Sound Art with John Zorn

Typically, this space is where I explain the issue’s theme or deconstruct some overarching idea that threads through its features. Tootie Heath, Gerald Cleaver, Steve Gadd, Billy Hart, Lenny White: In case you just picked up JT in the hippest waiting room ever, this is the November drum issue. For this column, I’d like to take a detour and simply discuss a fantastic day of music. It’s up to you to draw the connections to the magazine in your hands; I can’t really do it because the event I’m referring to was so distinctive.
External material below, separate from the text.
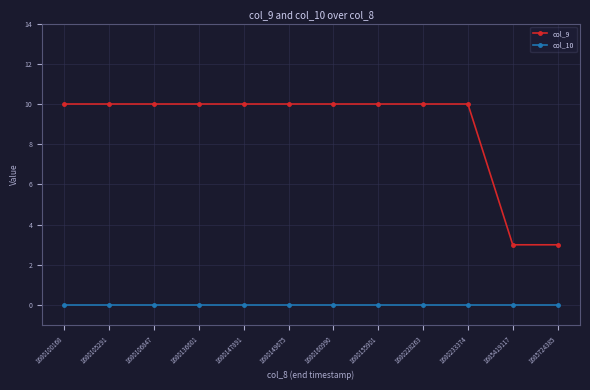

True or false: col_10 and col_9 cross at least once.

False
On Saturday, Sept. 28, John Zorn continued his ongoing 60th-birthday activities with a 10-plus-hour program that moved throughout the Metropolitan Museum of Art in Manhattan. Zorn is no stranger to marathons, but there was something particularly ambitious and beautiful about this Met run. It strengthened his reputation as a composer of mighty range and a cultural lodestar of New York.
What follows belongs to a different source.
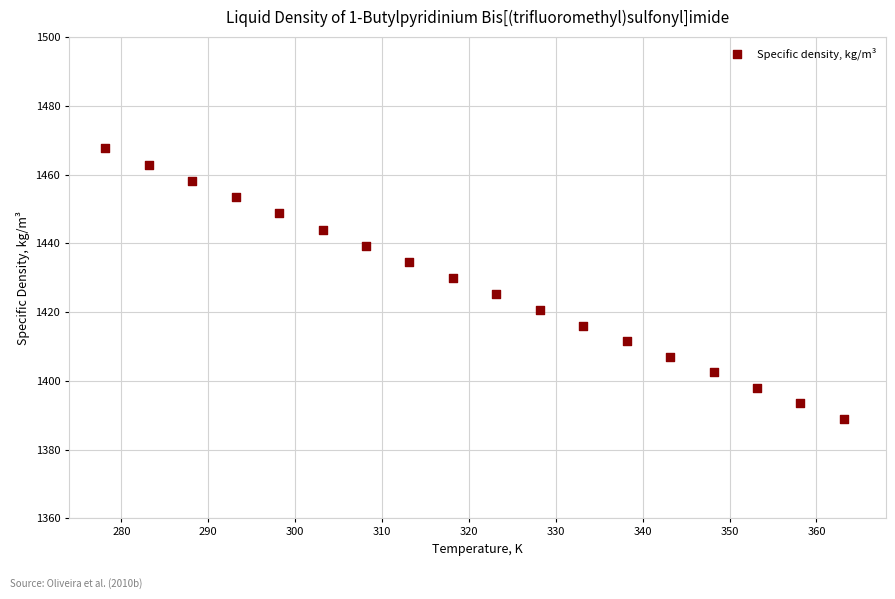

What is the range of Y values (max minus min)?

78.6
Starting around 10 a.m. with a trumpet fanfare that pressed consonance against chaos in the man’s trademark fashion, “Zorn at the Met” was organized and enthusiastically attended. Guides armed with programs and matching T-shirts led fans to concerts that began at the top of each hour in sharply chosen locations throughout the museum; Zorn mostly just followed along, absorbing the music but deflecting the admiration toward the artists performing his scores.

At the Temple of Dendur, guitarist Bill Frisell, harpist Carol Emanuel and Kenny Wollesen (on vibraphone) interpreted Zorn’s Gnostic Preludes, which relish melody like some hybrid of contemporary chamber music and midcentury instrumental pop. Surrounded by Assyrian art, cellist Erik Friedlander brandished his guitaristic pizzicato technique and bowed masterfully through Masada material. At 2 p.m., for a crowd that spread well beyond the sightlines, Zorn himself offered 20 minutes of tireless free improvisation alongside drummer Milford Graves. The backdrop was a giant Pollock canvas, part of the museum’s regular collection. It was an audio-visual hookup even the wealthiest arena-trotting rock act couldn’t beat.